Evento Celebra Parceria Cultural entre Brasil e China
Na última terça-feira (7), Brasília foi palco do Concerto do Ano Cultural Brasil-China, evento que deu início à programação cultural planejada entre os dois países para o Ano Cultural Brasil-China 2026. O Auditório Poupex, no Plano Piloto, recebeu autoridades brasileiras e chinesas, além de convidados especiais, em uma noite que simboliza a união através da arte.
A apresentação teve como destaque a colaboração entre a Orquestra Sinfônica do Teatro Nacional Claudio Santoro e a Orquestra Sinfônica Nacional da China. Juntas no palco, as orquestras trouxeram uma performance que refletiu o espírito do intercâmbio cultural, que será a base da programação ao longo do ano.
O secretário-executivo adjunto do Ministério da Cultura (MinC), Cassius Antonio da Rosa, representou o governo brasileiro e enfatizou a importância dessa agenda cultural. “Essa celebração é um símbolo claro de uma parceria que se fortaleceu ao longo de cinquenta anos de relações bilaterais, reafirmada pelos presidentes Lula e Xi Jinping”, afirmou durante sua fala.
Ele destacou que o Ano Cultural visa expandir o conhecimento mútuo entre os povos, enfatizando a arte como um idioma universal que une as nações. “Nosso objetivo é que a cultura atue como um elo entre nossos países”, acrescentou Cassius, ressaltando o potencial da cultura como motor de desenvolvimento econômico e inclusão social.
O secretário ainda mencionou que a economia criativa já representa mais de 3,5% do PIB brasileiro e que este Ano Cultural será uma oportunidade valiosa para aprofundar a cooperação entre Brasil e China nesse setor. O evento também contou com a presença do embaixador da China no Brasil, Zhu Qingqiao, que abordou o papel fundamental da cultura na aproximação entre as nações. “A cultura constrói pontes e conecta corações”, ressaltou.
Zhu destacou que o concerto simboliza não apenas uma atividade inaugural, mas uma longa trajetória de intercâmbio cultural entre os dois países. “O aprendizado mútuo é essencial para o progresso da civilização humana”, enfatizou, sublinhando a importância do diálogo intercultural em um mundo globalizado.
O representante do Itamaraty, Laudemar Gonçalves de Aguiar Neto, também enalteceu o papel estruturante da cultura nas relações internacionais. “A cultura é uma dimensão essencial para a cooperação e um instrumento crucial para fortalecer a confiança entre as nações”, disse, acrescentando que o Ano Cultural Brasil-China vai além de uma simples vitrine artística.

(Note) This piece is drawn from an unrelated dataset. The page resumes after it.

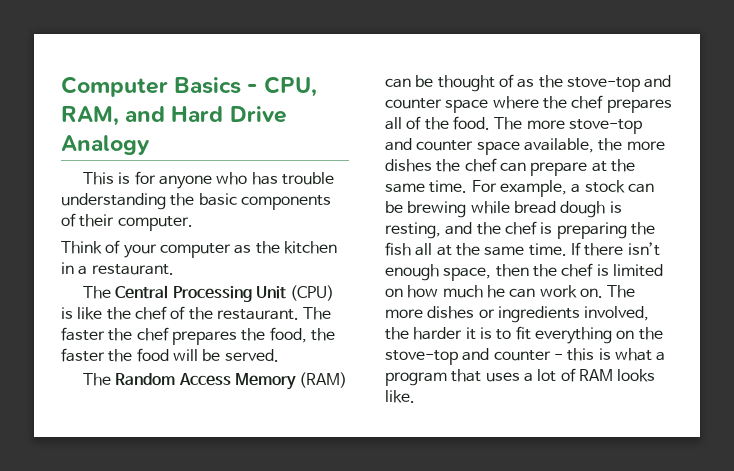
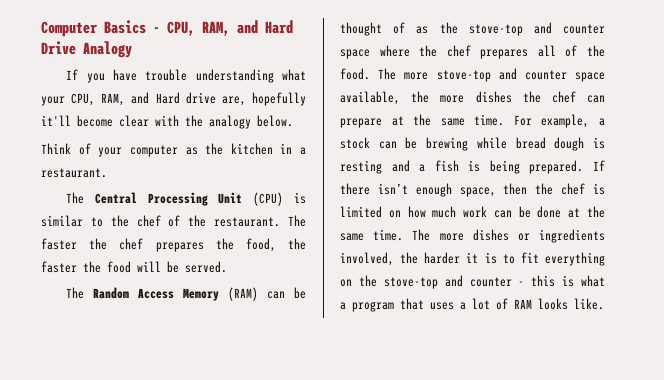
[82,171,334,189] [61,193,331,210] [61,213,193,231] This is for anyone who has trouble understanding the basic components of their computer. -> [66,69,306,83] [41,92,306,106] [41,115,293,129] If you have trouble understanding what your CPU, RAM, and Hard drive are, hopefully it'll become clear with the analogy below.
[77,307,103,320] like -> [41,215,103,227] similar to
[385,221,655,239] [385,242,567,256] resting, and the chef is preparing the fish all at the same time. -> [340,160,584,174] resting and a fish is being prepared.
[486,285,603,298] he can work on. -> [463,206,605,218] [340,229,404,241] work can be done at the same time.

Ao longo do ano de 2026, o programa prevê uma série de atividades diversificadas em ambos os países. O governo brasileiro está preparando ações que devem ser realizadas na China, com início previsto para o final de abril em cidades como Pequim e Xangai. A ideia é promover um intercâmbio cultural em duas direções, ampliando o entendimento entre os povos.
O concerto foi encerrado com uma apresentação musical que consolidou o início de uma rica agenda cultural, que promete se estender durante todo o ano de 2026.
Encontro Musical Reflete a Diversidade Cultural
O concerto, que uniu a Orquestra Sinfônica Nacional da China (CNSO) e a Orquestra Sinfônica do Teatro Nacional Claudio Santoro, simbolizou a essência da cooperação cultural estabelecida para o Ano Cultural Brasil-China 2026. O repertório diversificado, que incluiu obras de compositores tanto brasileiros quanto chineses, destacou a música como uma linguagem universal.
A Orquestra Sinfônica Nacional da China, com uma trajetória que começou em 1956, é amplamente reconhecida por seu papel no intercâmbio cultural internacional. Em 2024, a Camerata da CNSO já havia realizado uma turnê por diversas cidades brasileiras, celebrando os 50 anos de relações diplomáticas entre os países.
Por sua vez, a Orquestra Sinfônica do Teatro Nacional Claudio Santoro, criada em 1979, é uma das principais instituições de música sinfônica do Brasil, notória por sua excelência e intercâmbios com artistas internacionais.
No repertório do concerto, estavam clássicos como “Aquarela do Brasil”, de Ary Barroso, e o “Concerto para violino Os Amantes Borboleta”, de He Zhanhao e Chen Gang, além de obras de grandes compositores brasileiros, como Heitor Villa-Lobos e Carlos Gomes. Essa mistura de estilos musicais ilustrou perfeitamente a ideia de diálogo e aproximação cultural entre Brasil e China.